--- RECORDS Enclosed Below ---

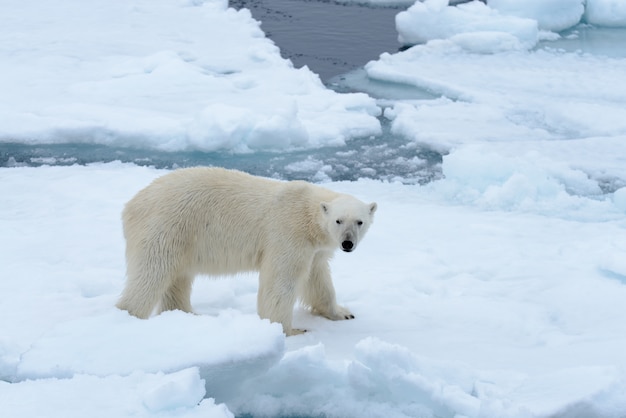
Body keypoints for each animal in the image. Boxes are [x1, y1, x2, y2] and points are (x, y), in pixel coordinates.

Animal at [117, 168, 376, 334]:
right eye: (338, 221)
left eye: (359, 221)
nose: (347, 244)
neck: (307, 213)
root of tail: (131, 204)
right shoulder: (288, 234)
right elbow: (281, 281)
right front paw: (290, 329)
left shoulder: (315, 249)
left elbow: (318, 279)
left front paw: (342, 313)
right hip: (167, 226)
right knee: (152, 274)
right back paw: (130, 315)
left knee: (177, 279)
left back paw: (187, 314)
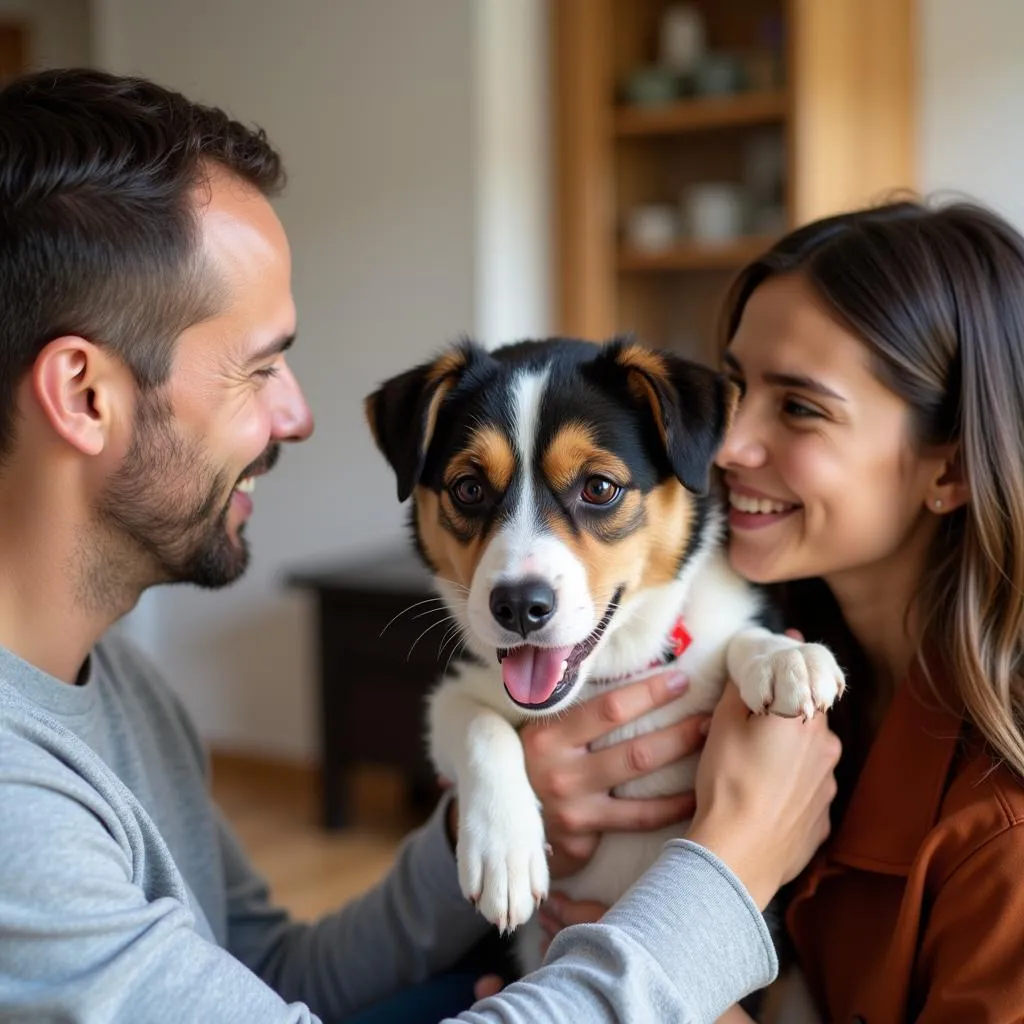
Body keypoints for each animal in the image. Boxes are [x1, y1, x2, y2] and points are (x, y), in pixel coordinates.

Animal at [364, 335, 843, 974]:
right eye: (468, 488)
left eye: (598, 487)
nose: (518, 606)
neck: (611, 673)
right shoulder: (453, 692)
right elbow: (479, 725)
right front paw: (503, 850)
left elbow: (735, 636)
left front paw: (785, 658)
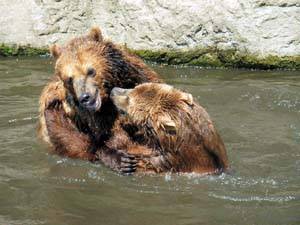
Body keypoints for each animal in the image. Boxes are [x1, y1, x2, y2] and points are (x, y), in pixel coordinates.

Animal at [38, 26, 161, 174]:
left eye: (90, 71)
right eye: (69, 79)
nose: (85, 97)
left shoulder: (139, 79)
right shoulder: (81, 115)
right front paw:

--- End of Enclosed RECORDS ---

Would you filter the records and copy each line that contains the word "front"?

» TASK SOLUTION
right front paw: (290, 329)
left front paw: (342, 313)
right front paw: (503, 850)
left front paw: (785, 658)
right front paw:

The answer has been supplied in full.